Oatmeal is one of the simplest breakfasts. Not The Oatmeal (which I also love) but oats, dehusked, steamed, and flattened.
By itself, oatmeal is mostly carbs with some protein and fat (by calories: 69% carbs, 16% protein, 15% fat), but adding some casein can tip that balance toward protein and add some delicious creaminess at the same time.
- 70g old fashioned oatmeal
- 1-1.5c water
- 60g casein
- 30g peanut butter
- You can use different varieties of oatmeal (quick cooking, steel cut, etc.) – adjust the cook time and water accordingly.

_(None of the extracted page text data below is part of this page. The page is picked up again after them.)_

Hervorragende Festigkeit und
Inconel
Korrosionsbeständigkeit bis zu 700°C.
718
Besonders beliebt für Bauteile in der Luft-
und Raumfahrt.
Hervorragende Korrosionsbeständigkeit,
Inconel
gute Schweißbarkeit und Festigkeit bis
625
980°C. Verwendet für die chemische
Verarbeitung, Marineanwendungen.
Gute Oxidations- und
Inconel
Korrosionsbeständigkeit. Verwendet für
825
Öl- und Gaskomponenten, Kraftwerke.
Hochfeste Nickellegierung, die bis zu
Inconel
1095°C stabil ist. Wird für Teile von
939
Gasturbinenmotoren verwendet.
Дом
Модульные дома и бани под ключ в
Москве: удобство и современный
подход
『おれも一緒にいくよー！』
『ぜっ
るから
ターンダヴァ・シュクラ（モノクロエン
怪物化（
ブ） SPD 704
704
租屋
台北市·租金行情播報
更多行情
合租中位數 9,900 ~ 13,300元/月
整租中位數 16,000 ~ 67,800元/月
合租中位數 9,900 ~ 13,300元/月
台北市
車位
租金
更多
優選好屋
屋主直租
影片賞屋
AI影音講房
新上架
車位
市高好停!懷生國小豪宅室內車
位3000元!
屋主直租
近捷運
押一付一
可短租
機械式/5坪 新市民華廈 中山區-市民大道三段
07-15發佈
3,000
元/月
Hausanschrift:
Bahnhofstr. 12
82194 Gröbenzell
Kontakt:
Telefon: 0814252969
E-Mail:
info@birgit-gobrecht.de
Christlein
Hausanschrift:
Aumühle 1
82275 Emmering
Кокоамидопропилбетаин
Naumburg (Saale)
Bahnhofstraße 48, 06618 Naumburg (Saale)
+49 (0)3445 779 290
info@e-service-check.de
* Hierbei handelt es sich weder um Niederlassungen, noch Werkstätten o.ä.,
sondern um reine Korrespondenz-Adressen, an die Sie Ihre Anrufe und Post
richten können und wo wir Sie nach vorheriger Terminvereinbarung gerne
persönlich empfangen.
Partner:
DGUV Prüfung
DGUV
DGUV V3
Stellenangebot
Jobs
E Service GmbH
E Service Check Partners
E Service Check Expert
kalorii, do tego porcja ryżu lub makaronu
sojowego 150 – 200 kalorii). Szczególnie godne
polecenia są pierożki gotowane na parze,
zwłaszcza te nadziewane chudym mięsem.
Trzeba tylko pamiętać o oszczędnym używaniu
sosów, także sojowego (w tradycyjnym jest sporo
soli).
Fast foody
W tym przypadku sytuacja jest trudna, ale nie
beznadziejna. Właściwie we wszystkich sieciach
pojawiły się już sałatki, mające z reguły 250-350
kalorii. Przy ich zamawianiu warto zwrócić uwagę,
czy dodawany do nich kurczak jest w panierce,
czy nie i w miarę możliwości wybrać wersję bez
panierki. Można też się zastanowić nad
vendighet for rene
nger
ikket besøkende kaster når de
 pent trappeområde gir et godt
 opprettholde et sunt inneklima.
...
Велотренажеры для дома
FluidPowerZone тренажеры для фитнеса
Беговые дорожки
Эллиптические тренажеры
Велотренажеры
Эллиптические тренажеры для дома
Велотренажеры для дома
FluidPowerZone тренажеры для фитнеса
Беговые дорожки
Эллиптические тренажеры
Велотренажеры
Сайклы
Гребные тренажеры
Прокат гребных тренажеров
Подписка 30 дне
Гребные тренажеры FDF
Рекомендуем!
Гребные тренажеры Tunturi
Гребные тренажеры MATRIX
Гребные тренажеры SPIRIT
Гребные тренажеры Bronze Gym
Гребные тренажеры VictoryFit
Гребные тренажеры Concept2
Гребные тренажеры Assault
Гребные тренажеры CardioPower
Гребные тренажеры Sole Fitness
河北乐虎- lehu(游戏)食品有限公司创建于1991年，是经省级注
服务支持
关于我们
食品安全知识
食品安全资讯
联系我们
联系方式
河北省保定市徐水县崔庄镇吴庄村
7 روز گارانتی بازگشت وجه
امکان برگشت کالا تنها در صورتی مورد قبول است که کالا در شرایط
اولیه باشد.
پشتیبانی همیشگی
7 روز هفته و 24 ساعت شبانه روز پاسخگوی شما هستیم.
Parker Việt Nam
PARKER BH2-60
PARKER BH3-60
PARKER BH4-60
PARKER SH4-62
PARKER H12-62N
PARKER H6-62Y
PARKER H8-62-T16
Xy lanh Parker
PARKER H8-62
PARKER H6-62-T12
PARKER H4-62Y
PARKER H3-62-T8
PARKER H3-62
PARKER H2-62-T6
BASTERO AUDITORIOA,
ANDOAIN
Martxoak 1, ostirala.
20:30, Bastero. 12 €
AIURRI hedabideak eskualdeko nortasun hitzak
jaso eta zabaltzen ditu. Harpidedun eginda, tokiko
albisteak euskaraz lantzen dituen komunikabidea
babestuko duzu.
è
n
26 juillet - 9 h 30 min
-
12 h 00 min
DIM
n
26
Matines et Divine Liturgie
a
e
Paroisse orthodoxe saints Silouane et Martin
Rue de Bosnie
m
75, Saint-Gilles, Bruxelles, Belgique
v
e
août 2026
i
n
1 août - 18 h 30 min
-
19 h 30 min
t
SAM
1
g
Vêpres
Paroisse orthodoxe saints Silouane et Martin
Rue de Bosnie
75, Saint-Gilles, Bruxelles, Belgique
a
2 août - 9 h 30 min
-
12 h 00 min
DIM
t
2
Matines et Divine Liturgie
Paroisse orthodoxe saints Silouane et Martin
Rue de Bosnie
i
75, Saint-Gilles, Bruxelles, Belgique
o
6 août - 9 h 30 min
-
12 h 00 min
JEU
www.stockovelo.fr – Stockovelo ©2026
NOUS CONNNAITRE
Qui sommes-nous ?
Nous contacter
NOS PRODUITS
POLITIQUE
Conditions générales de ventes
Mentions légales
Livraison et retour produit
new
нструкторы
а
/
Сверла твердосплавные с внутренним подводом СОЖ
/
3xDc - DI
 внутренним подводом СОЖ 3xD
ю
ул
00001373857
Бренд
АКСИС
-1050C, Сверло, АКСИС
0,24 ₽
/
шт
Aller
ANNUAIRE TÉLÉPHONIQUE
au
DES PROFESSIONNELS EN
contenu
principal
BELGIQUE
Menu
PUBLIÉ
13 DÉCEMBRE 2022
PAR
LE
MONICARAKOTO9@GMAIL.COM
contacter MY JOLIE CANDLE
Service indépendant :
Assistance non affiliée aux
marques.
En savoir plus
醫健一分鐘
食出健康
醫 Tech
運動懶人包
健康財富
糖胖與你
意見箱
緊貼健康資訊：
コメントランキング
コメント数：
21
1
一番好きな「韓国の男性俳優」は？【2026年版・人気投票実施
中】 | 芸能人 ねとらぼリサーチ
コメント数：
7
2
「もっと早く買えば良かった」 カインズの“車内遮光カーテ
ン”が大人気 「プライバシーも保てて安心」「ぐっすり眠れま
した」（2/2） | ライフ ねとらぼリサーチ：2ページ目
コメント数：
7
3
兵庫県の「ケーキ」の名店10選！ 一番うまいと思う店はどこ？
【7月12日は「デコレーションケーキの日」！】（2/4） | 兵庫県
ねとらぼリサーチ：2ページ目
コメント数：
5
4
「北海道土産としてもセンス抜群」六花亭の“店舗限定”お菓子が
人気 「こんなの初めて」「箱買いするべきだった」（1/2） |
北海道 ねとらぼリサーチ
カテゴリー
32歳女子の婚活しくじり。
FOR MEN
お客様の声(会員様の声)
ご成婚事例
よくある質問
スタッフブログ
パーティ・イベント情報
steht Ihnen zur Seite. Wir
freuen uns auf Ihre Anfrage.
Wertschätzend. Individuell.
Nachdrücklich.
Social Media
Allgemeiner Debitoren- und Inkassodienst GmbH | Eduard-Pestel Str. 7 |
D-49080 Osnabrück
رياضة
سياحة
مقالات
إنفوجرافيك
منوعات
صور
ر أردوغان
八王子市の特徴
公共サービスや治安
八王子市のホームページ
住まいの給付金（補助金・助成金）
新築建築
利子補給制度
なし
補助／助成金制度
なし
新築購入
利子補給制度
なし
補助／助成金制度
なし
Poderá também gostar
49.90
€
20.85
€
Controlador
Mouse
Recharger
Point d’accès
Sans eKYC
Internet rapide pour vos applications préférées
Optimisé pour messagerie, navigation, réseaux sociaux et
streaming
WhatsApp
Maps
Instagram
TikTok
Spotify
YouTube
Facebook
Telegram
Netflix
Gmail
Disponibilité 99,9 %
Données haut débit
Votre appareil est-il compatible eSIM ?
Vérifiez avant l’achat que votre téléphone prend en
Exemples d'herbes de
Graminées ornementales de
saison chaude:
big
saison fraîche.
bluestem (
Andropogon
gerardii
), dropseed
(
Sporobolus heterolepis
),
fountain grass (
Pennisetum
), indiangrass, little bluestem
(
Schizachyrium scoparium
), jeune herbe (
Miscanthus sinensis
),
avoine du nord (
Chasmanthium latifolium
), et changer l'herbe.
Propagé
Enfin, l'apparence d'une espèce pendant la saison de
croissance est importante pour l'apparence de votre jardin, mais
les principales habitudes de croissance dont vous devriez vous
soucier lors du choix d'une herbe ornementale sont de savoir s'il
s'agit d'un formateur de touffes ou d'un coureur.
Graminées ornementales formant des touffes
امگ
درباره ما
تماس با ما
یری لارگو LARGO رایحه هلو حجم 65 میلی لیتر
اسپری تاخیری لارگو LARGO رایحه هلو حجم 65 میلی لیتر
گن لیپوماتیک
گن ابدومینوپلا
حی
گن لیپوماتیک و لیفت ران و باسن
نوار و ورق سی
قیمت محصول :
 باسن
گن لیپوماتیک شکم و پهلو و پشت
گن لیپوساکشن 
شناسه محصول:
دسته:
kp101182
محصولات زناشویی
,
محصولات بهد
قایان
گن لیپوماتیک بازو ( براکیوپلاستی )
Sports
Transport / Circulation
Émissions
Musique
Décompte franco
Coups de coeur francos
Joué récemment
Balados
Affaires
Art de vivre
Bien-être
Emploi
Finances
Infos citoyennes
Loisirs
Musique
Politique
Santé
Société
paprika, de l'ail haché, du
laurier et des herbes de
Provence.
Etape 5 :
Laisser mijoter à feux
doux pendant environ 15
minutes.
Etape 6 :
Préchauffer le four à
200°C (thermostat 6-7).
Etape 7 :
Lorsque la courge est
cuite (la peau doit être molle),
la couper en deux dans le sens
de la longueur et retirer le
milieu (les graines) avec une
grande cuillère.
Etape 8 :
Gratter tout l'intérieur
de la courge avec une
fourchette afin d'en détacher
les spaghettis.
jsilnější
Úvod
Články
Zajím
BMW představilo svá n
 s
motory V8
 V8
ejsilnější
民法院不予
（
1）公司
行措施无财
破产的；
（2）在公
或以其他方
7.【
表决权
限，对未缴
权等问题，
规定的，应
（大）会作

- Oatmeal doesn’t have a huge flavor on its own, so you can swap in many different spices or mixins – fruit, berries, cinnamon, apple pie spice, pumpkin, pumpkin pie spice, etc.
- If you’re adding fat, peanut butter, cream, butter are good choices. Or don’t, if you’re going for a lower fat option.
- If you’re going for low carb… well… oatmeal’s not the best choice.
- Like many recipes, we’ll start with a bowl and zero the scale.
- Add the oatmeal. Salt it heavily – I always like to keep a lot of salt in my diet particularly when cutting. Yes, dropping salt will give you a momentary weight decrease but that’s all water weight. Salt and other related electrolytes are key for performance, and lots is lost via sweat -- so salting your food will make sure your supplies stay high.
- Add water. Normal oats take a 1-1 ratio of oats to water by volume (1 c oats = 1 c water). In this case we’ll be adding casein which thickens a lot, so you’ll need extra water. Start with 1.5 c and you can always add water later until you get the right ratio.
- Microwave – 4 minutes for old fashioned. I like to go a little longer here because we’re mixing in casein.
- Now casein… delicious creamy protein. I used vanilla here.
- And finally, peanut butter.
- Mix. If it’s super thick, add water and mix again.
It’ll be hot so you’ll want to wait a few minutes for it to cool before you dig in -- goldilocks style. Enjoy!